Believe it or not, a small business owner can sometimes obtain SBA financing to buy a small business property with only 10% of the project cost as a down payment! This kind of leverage is accomplished with a SBA 7(a) loan which is partially government guaranteed by the U.S. Small Business Administration.
In this economic environment, where conventional bank financing may require 30% down to finance a small business property, how does a business lender use the SBA program to qualify borrowers with only 10% down? There are three different ways to achieve this:
1. If the loan applicant small business has a stable, consistent cash flow which is sufficient to make the payments on a 90% loan, they may qualify. The SBA lender will evaluate the business’ historical and projected cash flow, the owners’ and business’ credit history, the management experience and credentials of the owners, and the balance sheet equity of the business to assess the adequacy of the proposed collateral for the loan.
2. If the business or its owners have other assets, such as investment real estate or marketable securities, they may pledge additional collateral for the loan to help qualify for financing up to 90% of the project cost.
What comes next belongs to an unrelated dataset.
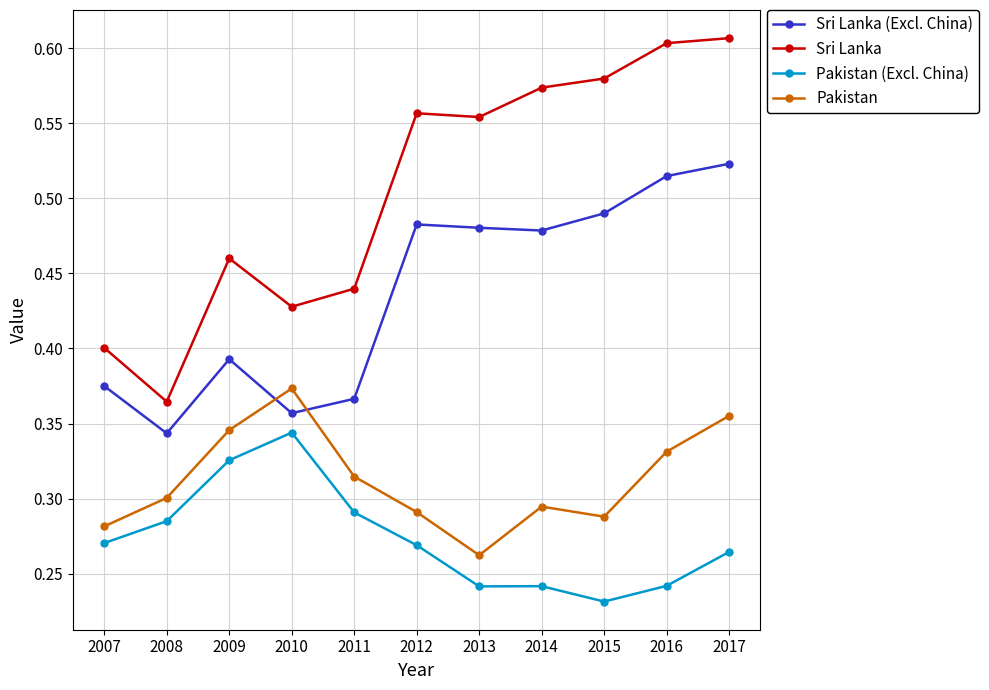

Which series has the widest spread of values?

Sri Lanka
3. If the seller carries a second lien note, and agrees to stand by on payments until the SBA loan is repaid first, this may be another method to enhance the small business borrower’s minimum 10% cash down payment to qualify for financing to purchase the property.
New startup businesses and special purpose properties generally require more than a 10% cash injection from the borrower. An SBA loan is not the cheapest form of borrowing for a small business; however, its pricing is reasonable, and the small business can achieve the lowest down payment and longest repayment terms for financing its small business real estate.